The community has a "Bush Racing Meeting" for stock horses and the like to race over a dirt track. It is aimed at being a family fun day and has camping out under the stars and evening entertainment.

Along the highway into the town and out again toward the locality where the races are held, farmers and the community have built "Tin horses', generally crafted from used oil drums, paint tins and other scrap. Some are hilarious and from town for about 10 miles to the race site many ar within 50 metres of the other. Here are some but some need explanation because of "local jokes/ personalities". Some do not need explanation.

















A horse enjoying a beer.

















This horse is playing a guitar so is a "Rocking Horse"
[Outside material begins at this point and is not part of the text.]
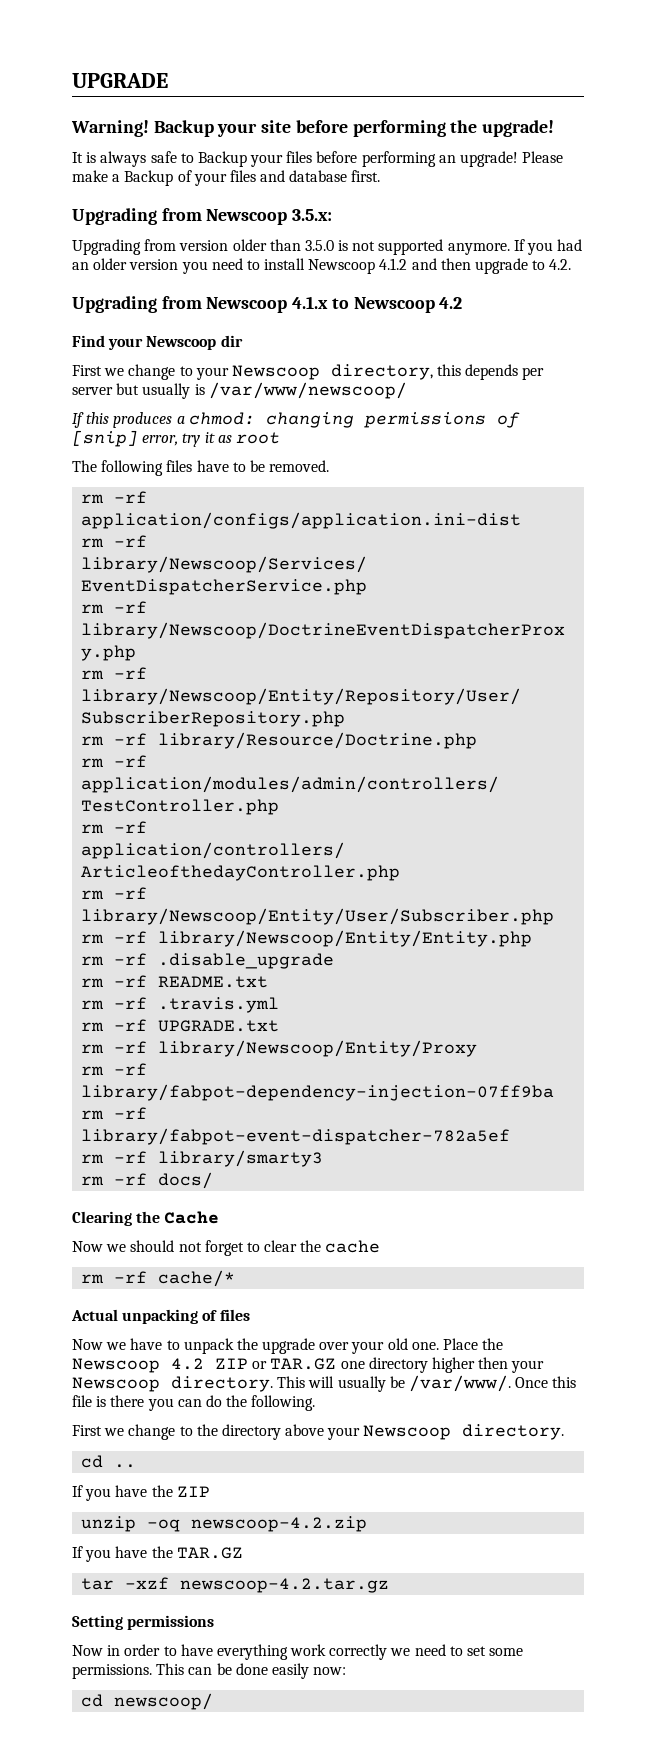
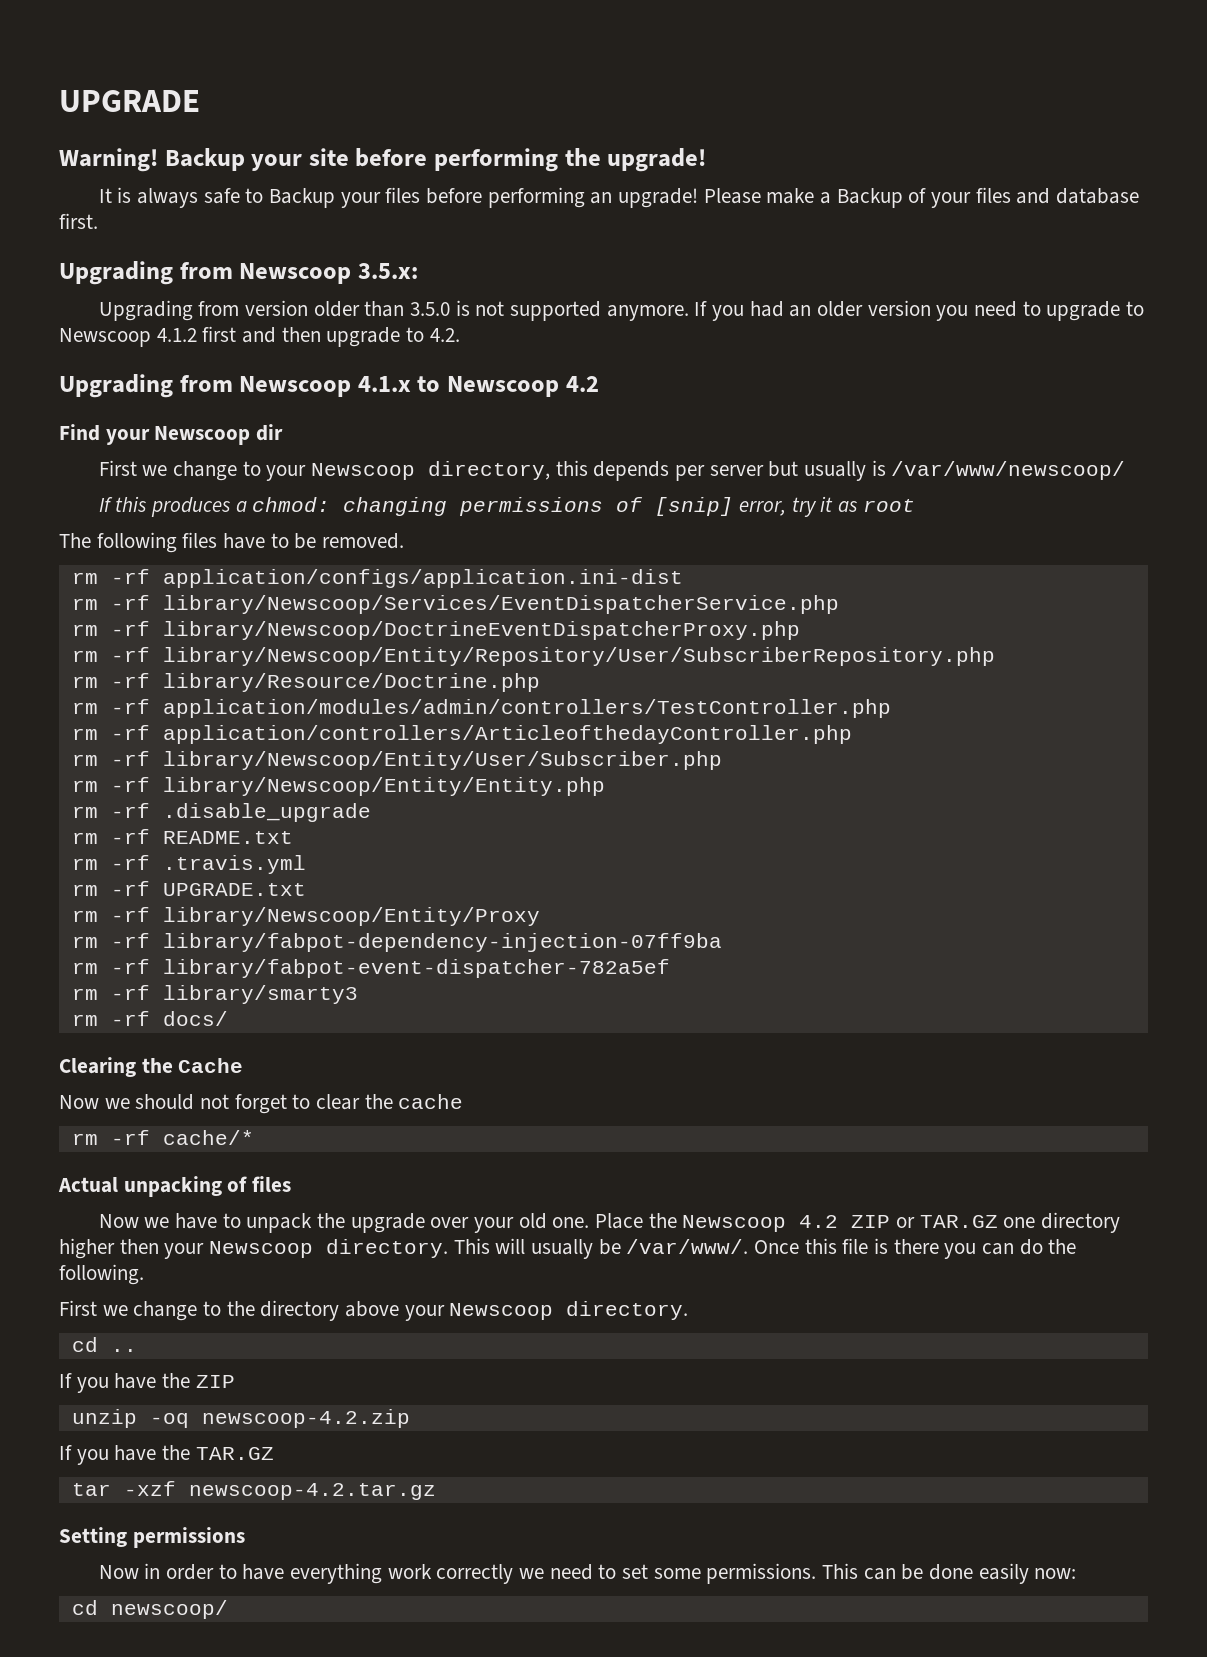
[264,258,306,270] install -> [1046,301,1144,321] upgrade to
(408, 264) none -> [202,326,237,342] first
Police here can stop you and conduct a Random Breath Test, not quite as per the sign. The number plate on the car reads "COPS" and the car is a type, colour and model used at one time by the Police. The other horse that is not so clear has a guitar slung over his shoulder and bears the sign "Eskimo Joe" a performer that provided entertainment at the races.









Made from the wear points from a seed drill and in a dry creek bed. Very clever.









Dad, mum and baby.









Love the posture achieved on the horse, just looks like some cyclists do.









Marc Philliposis is an Australian tennis player.







]

















A sample of 80 or so, others include hockey players, golf players, doctor horse asking "are you a little hoarse"; one in a chariot, titled "Ben Horse, A Charlton Horston epic"; one sitting on a chair reading a "Playhouse" magazine.


----------



## Tx Jim (Jun 30, 2014)

Very Interesting metal figurines. Thanks for posting photo's,Jim


----------



## paoutdoorsman (Apr 23, 2016)

Thanks for sharing those. They are very creative and quite interesting.


----------



## Thumbtack (Jun 18, 2012)

Reminds me of Darwin not a lot to do. Love the photos


----------



## Tim/South (Dec 12, 2011)

Makes a person really appreciate the laid back and humorous mindset of our Aussie friends.


----------